Today I am looking at three headline makers in Monday business.
Rio Tinto
The natural resources sector has rebounded strongly over the past week, recovering some ground after many of the world’s biggest diggers and drillers hit multi-decade lows. Of course, such patterns are to be expected as bargain hunters pile in, but I believe this recent activity represents nothing more than a brief halt in the sector’s relentless down trend.
In my opinion investors should resist the pull of toppling P/E ratios and huge dividend yields, as the prospect of lasting commodity price weakness threatens to keep crushing revenues across the sector.
While Glencore has been grabbing the news in recent weeks by shuttering much of its copper and zinc output, there is still a lack of co-ordinated action across the mining industry to tackle mountainous oversupply, a situation I believe should keep prices under the kibosh.
Indeed, the Financial Times reported overnight that Rio Tinto’s (LSE: RIO) head of copper and coal, Jean-Sebastien Jacques, has refused to slash metal output even though current prices fail to match the copper’s sickly fundamentals. On the contrary, the diversified giant continues to hike production across key assets to put higher-cost rivals out of business. I believe Rio Tinto is playing a dangerous game, however, and reckon that earnings could languish for some years to come.
Carillion
I am rather more optimistic over the earnings prospects of support services play Carillion (LSE: CLLN), however, and my faith was given a further boost following brilliant contract news on Monday. Indeed, the business was recently dealing more than 6% higher from last week’s close as buyers piled in.

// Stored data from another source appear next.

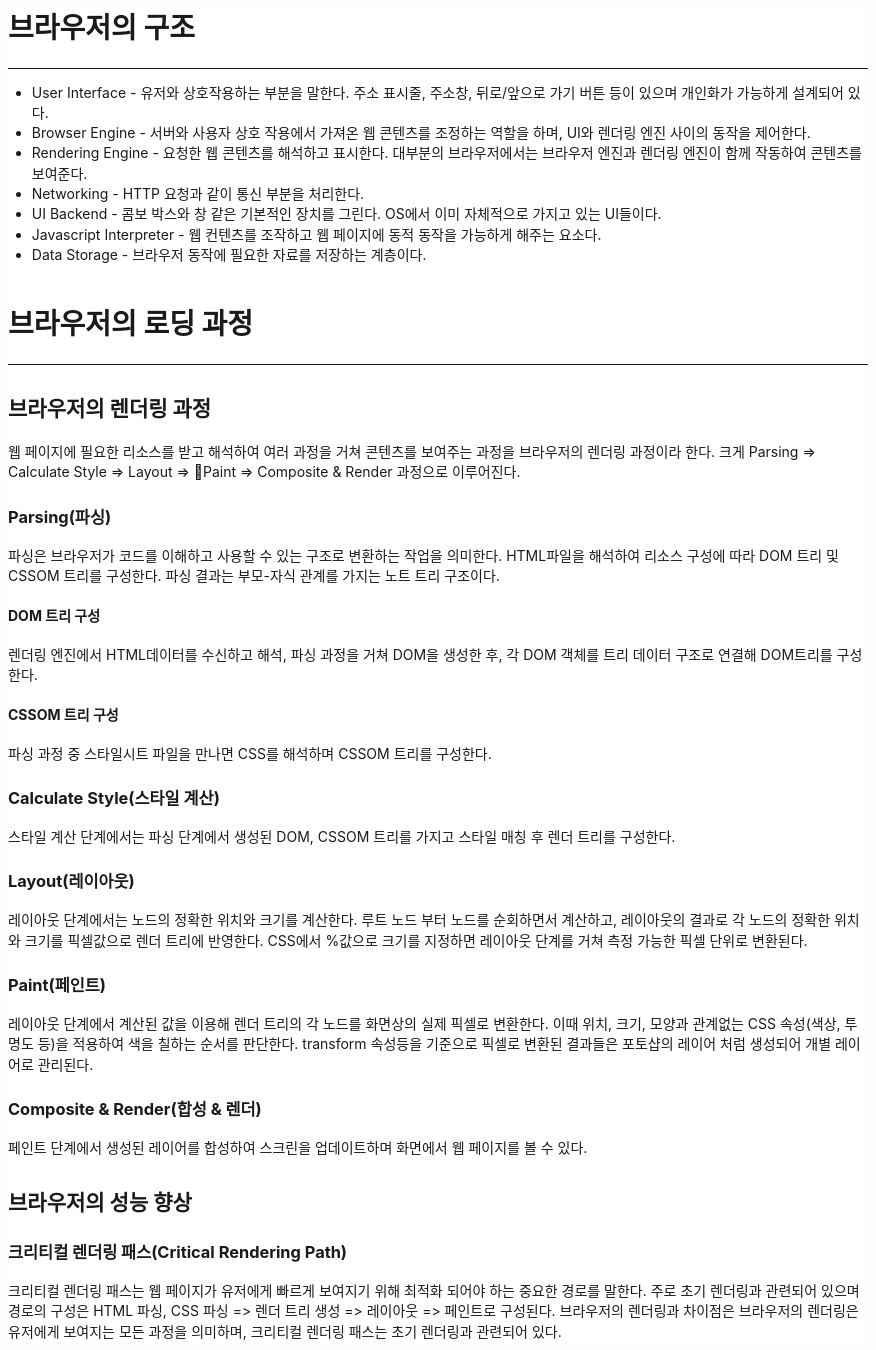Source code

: # 브라우저의 구조
---
- User Interface - 유저와 상호작용하는 부분을 말한다. 주소 표시줄, 주소창, 뒤로/앞으로 가기 버튼 등이 있으며 개인화가 가능하게 설계되어 있다.
- Browser Engine - 서버와 사용자 상호 작용에서 가져온 웹 콘텐츠를 조정하는 역할을 하며, UI와 렌더링 엔진 사이의 동작을 제어한다.
- Rendering Engine - 요청한 웹 콘텐츠를 해석하고 표시한다. 대부분의 브라우저에서는 브라우저 엔진과 렌더링 엔진이 함께 작동하여 콘텐츠를 보여준다.
- Networking - HTTP 요청과 같이 통신 부분을 처리한다.
- UI Backend - 콤보 박스와 창 같은 기본적인 장치를 그린다. OS에서 이미 자체적으로 가지고 있는 UI들이다.
- Javascript Interpreter - 웹 컨텐츠를 조작하고 웹 페이지에 동적 동작을 가능하게 해주는 요소다.
- Data Storage - 브라우저 동작에 필요한 자료를 저장하는 계층이다.

# 브라우저의 로딩 과정
---
## 브라우저의 렌더링 과정
웹 페이지에 필요한 리소스를 받고 해석하여 여러 과정을 거쳐 콘텐츠를 보여주는 과정을 브라우저의 렌더링 과정이라 한다.
크게 Parsing => Calculate Style  => Layout => Paint => Composite & Render 과정으로 이루어진다.

### Parsing(파싱)
파싱은 브라우저가 코드를 이해하고 사용할 수 있는 구조로 변환하는 작업을 의미한다. HTML파일을 해석하여 리소스 구성에 따라 DOM 트리 및 CSSOM 트리를 구성한다.
파싱 결과는 부모-자식 관계를 가지는 노트 트리 구조이다.
#### DOM 트리 구성
렌더링 엔진에서 HTML데이터를 수신하고 해석, 파싱 과정을 거쳐 DOM을 생성한 후, 각 DOM 객체를 트리 데이터 구조로 연결해 DOM트리를 구성한다.
#### CSSOM 트리 구성
파싱 과정 중 스타일시트 파일을 만나면 CSS를 해석하며 CSSOM 트리를 구성한다.
### Calculate Style(스타일 계산)
스타일 계산 단계에서는 파싱 단계에서 생성된 DOM, CSSOM 트리를 가지고 스타일 매칭 후 렌더 트리를 구성한다. 
### Layout(레이아웃)
레이아웃 단계에서는 노드의 정확한 위치와 크기를 계산한다. 루트 노드 부터 노드를 순회하면서 계산하고, 레이아웃의 결과로 각 노드의 정확한 위치와 크기를 픽셀값으로 렌더 트리에 반영한다.
CSS에서 %값으로 크기를 지정하면 레이아웃 단계를 거쳐 측정 가능한 픽셀 단위로 변환된다.
### Paint(페인트)
레이아웃 단계에서 계산된 값을 이용해 렌더 트리의 각 노드를 화면상의 실제 픽셀로 변환한다.
이때 위치, 크기, 모양과 관계없는 CSS 속성(색상, 투명도 등)을 적용하여 색을 칠하는 순서를 판단한다. transform 속성등을 기준으로 픽셀로 변환된 결과들은 포토샵의 레이어 처럼 생성되어 개별 레이어로 관리된다. 
### Composite & Render(합성 & 렌더)
페인트 단계에서 생성된 레이어를 합성하여 스크린을 업데이트하며 화면에서 웹 페이지를 볼 수 있다.

## 브라우저의 성능 향상
### 크리티컬 렌더링 패스(Critical Rendering Path)
크리티컬 렌더링 패스는 웹 페이지가 유저에게 빠르게 보여지기 위해 최적화 되어야 하는 중요한 경로를 말한다. 주로 초기 렌더링과 관련되어 있으며 경로의 구성은 HTML 파싱, CSS 파싱 => 렌더 트리 생성 => 레이아웃 => 페인트로 구성된다.
브라우저의 렌더링과 차이점은 브라우저의 렌더링은 유저에게 보여지는 모든 과정을 의미하며, 크리티컬 렌더링 패스는 초기 렌더링과 관련되어 있다.
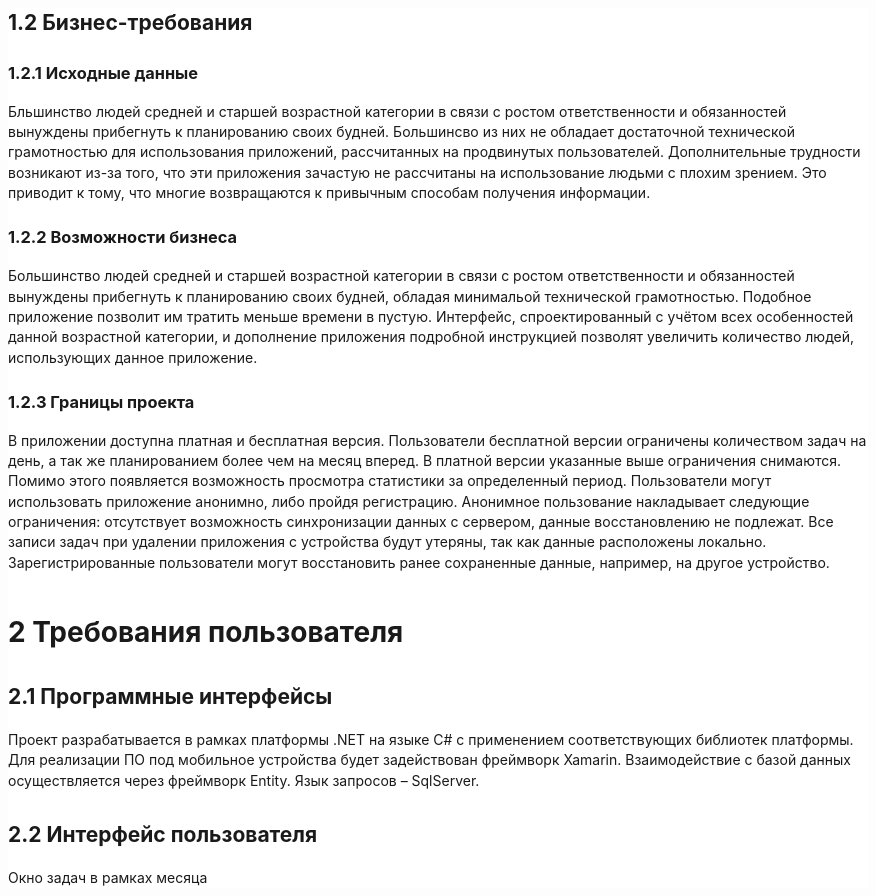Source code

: <a name="business_requirements"/>

## 1.2 Бизнес-требования

<a name="initial_data"/>

### 1.2.1 Исходные данные
Бльшинство людей средней  и старшей возрастной категории в связи с ростом ответственности и обязанностей вынуждены прибегнуть к планированию своих будней. Большинсво из них не обладает достаточной технической грамотностью для использования приложений, рассчитанных на продвинутых пользователей. Дополнительные трудности возникают из-за того, что эти приложения зачастую не рассчитаны на использование людьми с плохим зрением. Это приводит к тому, что многие возвращаются к привычным способам получения информации.

<a name="business_opportunities"/>

### 1.2.2 Возможности бизнеса
Большинство людей средней  и старшей возрастной категории в связи с ростом ответственности и обязанностей вынуждены прибегнуть к планированию своих будней, обладая минимальой технической грамотностью. Подобное приложение позволит им тратить меньше времени в пустую. Интерфейс, спроектированный с учётом всех особенностей данной возрастной категории, и дополнение приложения подробной инструкцией позволят увеличить количество людей, использующих данное приложение.

<a name="project_boundary"/>

### 1.2.3 Границы проекта
В приложении доступна платная и бесплатная версия. Пользователи бесплатной версии ограничены количеством задач на день, а так же планированием более чем на месяц вперед. В платной версии указанные выше ограничения снимаются. Помимо этого появляется возможность просмотра статистики за определенный период.
	Пользователи могут использовать приложение анонимно, либо пройдя регистрацию. Анонимное пользование накладывает следующие ограничения: отсутствует возможность синхронизации данных с сервером, данные восстановлению не подлежат. Все записи задач при удалении приложения с устройства будут утеряны, так как данные расположены локально. Зарегистрированные пользователи могут восстановить ранее сохраненные данные, например, на другое устройство.

<a name="user_requirements"/>

# 2 Требования пользователя

<a name="software_interfaces"/>

## 2.1 Программные интерфейсы
Проект разрабатывается в рамках платформы  .NET на языке C# с применением соответствующих библиотек платформы. Для реализации ПО под мобильное устройства будет задействован фреймворк Xamarin. Взаимодействие с базой данных осуществляется через фреймворк Entity. Язык запросов – SqlServer. 

<a name="user_interface"/>

## 2.2 Интерфейс пользователя
Окно задач в рамках месяца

The Midlands firm announced it had “signed contracts, secured preferred bidder positions and been awarded frameworks” worth a whopping £1.7bn since the end of June. As well as inking a £400m accord with Network Rail for a wide array of works, Carillion also made progress with a variety of other clients across the UK, Middle East and Canada.
And despite Monday’s share price rise, I believe Carillion still offers plenty of bang for one’s buck. A strong British economy is expected to put to an end to recent dips, and the bottom line is expected to stagnate in 2015 before bumping 3% higher next year. These projections create über-low P/E ratios of just 8.9 times and 8.7 times respectively, while Carillion’s progressive dividend policy chucks up gigantic yields of 6% and 6.2% for these years.
Jupiter Fund Management
The news over at Jupiter Fund Management (LSE: JUP) was also bubbly in start-of-week trading, pushing the company 0.4% higher on Monday. Despite a challenging trading environment the business witnessed net mutual fund inflows of £1.6bn during January-September, up 5% from a year earlier.
Total assets under management clocked in at £33.5bn as of the end of last month, a solid jump from £31.7bn at the corresponding point in 2014. Jupiter said that its strategy “to diversify by product, client type and geography” underpinned its strong performance, and rather encouragingly added that “our growth strategy and chosen markets have further room for expansion over time.”
This view is shared by the City, and Jupiter is expected to enjoy an 8% earnings bounce in 2015, resulting in a very attractive P/E reading of just 14.9 times. And this falls to 14.2 times for 2016 amid predictions of an extra 4% bottom-line rise. When you throw in heady dividend yields of 5.7% for 2015 and 5.9% for 2016, too, I reckon the fund manager is in great shape to provide plenty of upside.